In this example, we are going to install R package onto your cloud VMs. R is a useful statistic programing language commonly used in many scientific and statistics computing projects, maybe also the one you chose for this class.
In addition to last basic example, we are going to illustrate the concept of Ansible Roles, install source code through Github, and make use of variables. These are key features you will find useful in your project deployments.
We are going to use a top-down fashion in this example. We first start from a playbook that is already good to go. You can execute this playbook (don’t do it yet) to get R installed in your remote hosts. We then further complicate this concise playbook by introducing functionalities to do the same tasks but in different ways. Although these detours are not necessary in this simply case, it helps you grasp the power of Ansible and ease your life when they are needed in your real projects.
From the earlier example, we already can compose a playbook ‘example.yml’ that install a software package, for example:
---
- hosts: R_hosts
become: yes
tasks:
- name: install the R package
apt: name=r-base update_cache=yes state=latest
the hosts are defined in a file ‘hosts’, which we configured in ‘ansible.cfg’:
[R_hosts]
<cloud_server_ip> ansible_ssh_user=<cloud_server_username>
Note
In your assignments, we choose to use inventory
instead of ansible.cfg
. More details will be given when we introduce ansible-galaxy
in following chapters. At this moment, getting yourself familiar with some concepts of configuring the Ansible environment is good enough.
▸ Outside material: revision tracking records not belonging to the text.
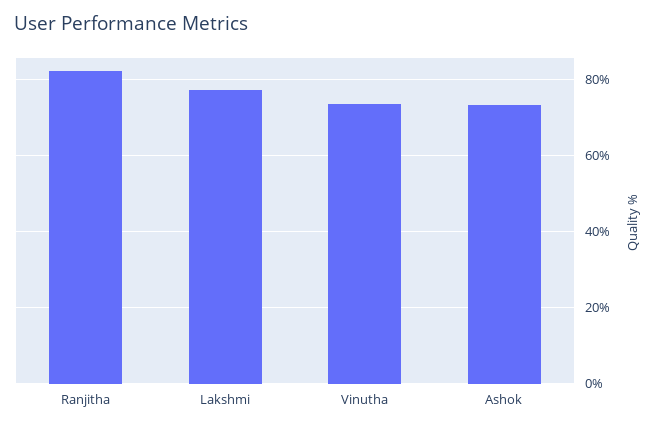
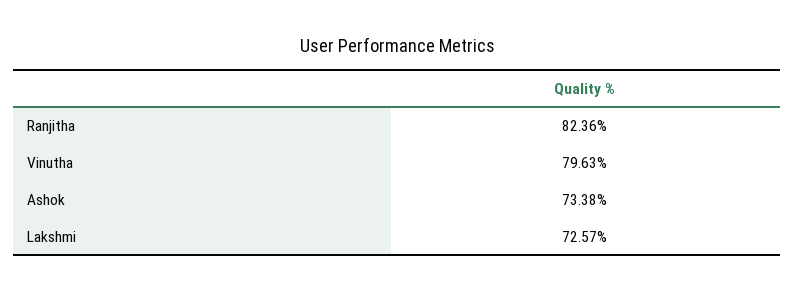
  {
    "Ranjitha": 82.36,
-   "Lakshmi": 78,
+   "Lakshmi": 72.57,
-   "Vinutha": 74,
+   "Vinutha": 79.63,
    "Ashok": 73.38
  }

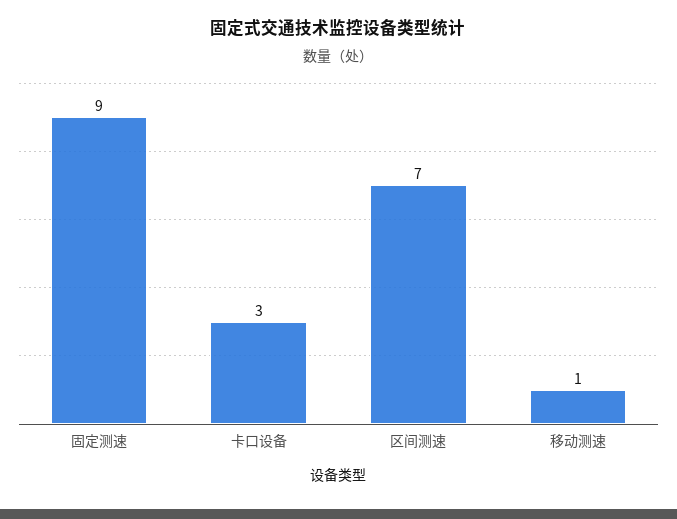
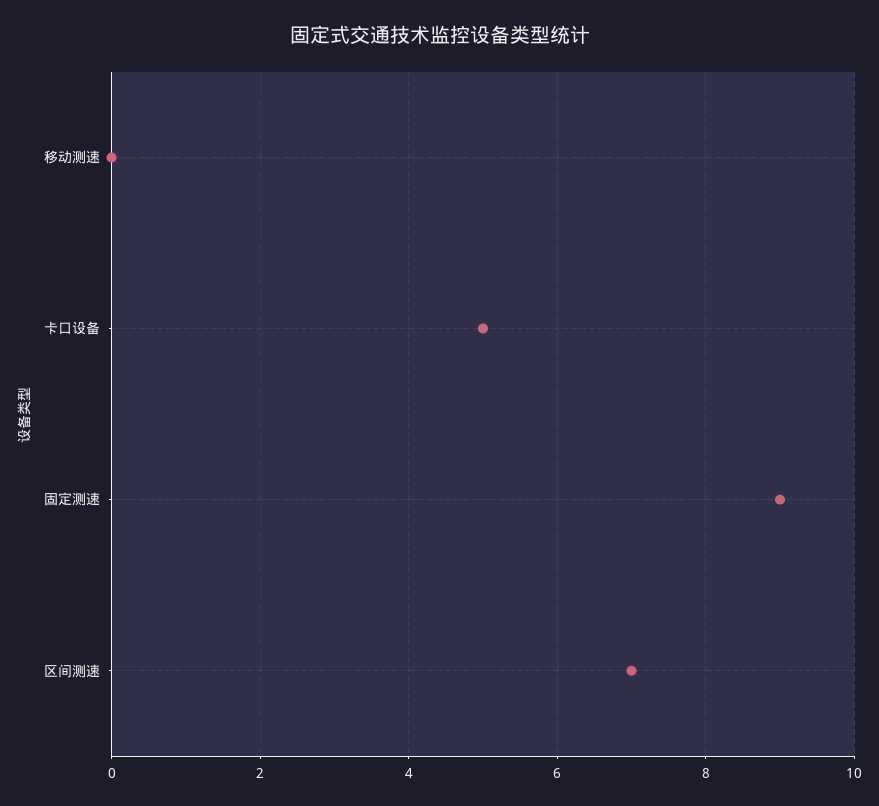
  {
    "固定测速": 9,
-   "卡口设备": 3,
+   "卡口设备": 5,
    "区间测速": 7,
-   "移动测速": 1
+   "移动测速": 0
  }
This should get the installation job done. But we are going to extend it via new features next.
Role is an important concept used very often in large Ansible projects. You divide a series of tasks into different groups. Each group corresponds to certain role of the whole project.
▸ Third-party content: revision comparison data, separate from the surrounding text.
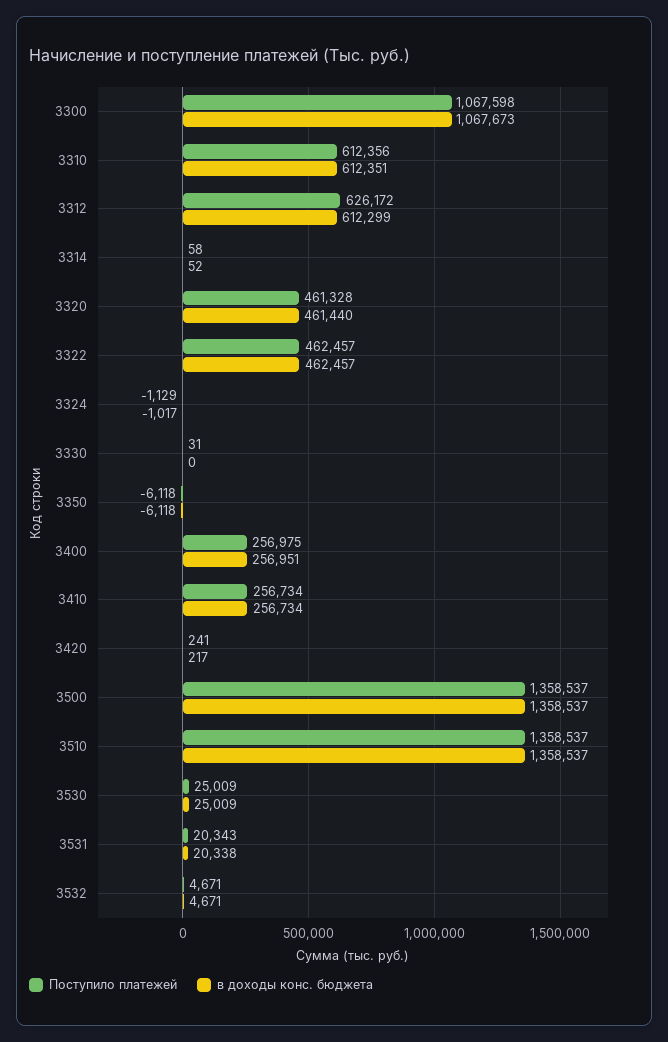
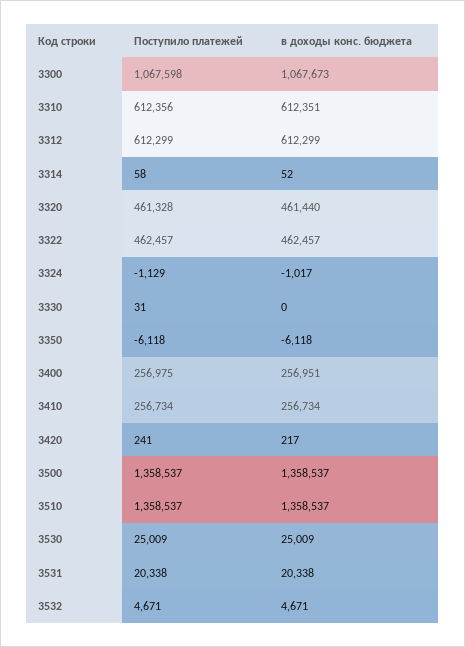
  {
    "Поступило платежей": {
      "3300": 1067598,
      "3310": 612356,
-     "3312": 626172,
+     "3312": 612299,
      "3314": 58,
      "3320": 461328,
      "3322": 462457,
      "3324": -1129,
      "3330": 31,
      "3350": -6118,
      "3400": 256975,
      "3410": 256734,
      "3420": 241,
      "3500": 1358537,
      "3510": 1358537,
      "3530": 25009,
-     "3531": 20343,
+     "3531": 20338,
      "3532": 4671
    },
    "в доходы конс. бюджета": {
      "3300": 1067673,
      "3310": 612351,
      "3312": 612299,
      "3314": 52,
      "3320": 461440,
      "3322": 462457,
      "3324": -1017,
      "3330": 0,
      "3350": -6118,
      "3400": 256951,
      "3410": 256734,
      "3420": 217,
      "3500": 1358537,
      "3510": 1358537,
      "3530": 25009,
      "3531": 20338,
      "3532": 4671
    }
  }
For example, if your project is to deploy a web site, you may need to install the back end database, the web server that responses HTTP requests and the web application itself. They are three different roles and should carry out their own installation and configuration tasks.
Even though we only need to install the R package in this example, we can still do it by defining a role ‘r’. Modify your ‘example.yml’ to be:
---
- hosts: R_hosts
roles:
- r
and create directory structure in your top project directory:
$ mkdir -p roles/r/tasks
$ touch roles/r/tasks/main.yml
edit this ‘main.yml’ to be:
---
- name: install the R package
apt: name=r-base update_cache=yes state=latest
become: yes
You probably already get the point. We take the ‘tasks’ section out of the one-for-all example.yml and re-organize them into roles. Each role specified in example.yml should have its own directory under roles/ and the tasks need be done by this role is listed in a file ‘tasks/main.yml’ as above.
Although R can be installed through the OS package manager (apt-get etc.), the software used in your projects may not. Many research projects are available by Git instead. Here we are going to show you how to install packages from their Git repositories. Instead of directly executing the module ‘apt’, we pretend Ubuntu does not provide this package and you have to find it on Git. The source code of R can be found at https://github.com/wch/r-source.git. We are going to clone it to a remote VM’s hard drive, build the package and install the binary there.
To do so, we need a few new Ansible modules. You may remember from last example that Ansible modules assist us to do various kinds of jobs when fed correct arguments. No surprise, Ansible has a module ‘git’ to take care of git-related works, and a ‘command’ module to run shell commands. Let’s modify ‘roles/r/tasks/main.yml’ to be:
---
- name: get R package source
git:
repo: https://github.com/wch/r-source.git
dest: /tmp/R
- name: build and install R
become: yes
command: chdir=/tmp/R "{{ item }}"
with_items:
- ./configure
- make
- make install
The role ‘r’ carries out its two tasks now. One to clone the R source code into /tmp/R, the other uses a series of shell commands to build and install the packages.
Warning
Note that the commands executed by the second task may not be available on a fresh VM image. But the point of this example is to show an alternative way to install packages, so we conveniently assume conditions are all met.
We typed several string constants in our Ansible scripts so far. In general, it is a good practice to give these values names and use them by referring to their names. This way, you complex Ansible project can be less error prone. Create a file in the same directory, and name it ‘vars.yml’:
---
repository: https://github.com/wch/r-source.git
tmp: /tmp/R
Accordingly, we will update our ‘example.yml’:
---
- hosts: R_hosts
vars_files:
- vars.yml
roles:
- r
As shown, we specify a ‘vars_files’ telling the script that the file ‘vars.yml’ is going to supply variable values, whose keys are denoted by Double curly brackets like in ‘roles/r/tasks/main.yml’:
---
- name: get R package source
git:
repo: "{{ repository }}"
dest: "{{ tmp }}"
- name: build and install R
become: yes
command: chdir="{{ tmp }}" "{{ item }}"
with_items:
- ./configure
- make
- make install
Now, just edit the ‘hosts’ file with your target VMs’ IP addresses and execute the playbook.
You should be able to extend the Ansible playbook for your project. Configuration tools like Ansible are important components to master the cloud environment. There is much to explore and it’s worth it.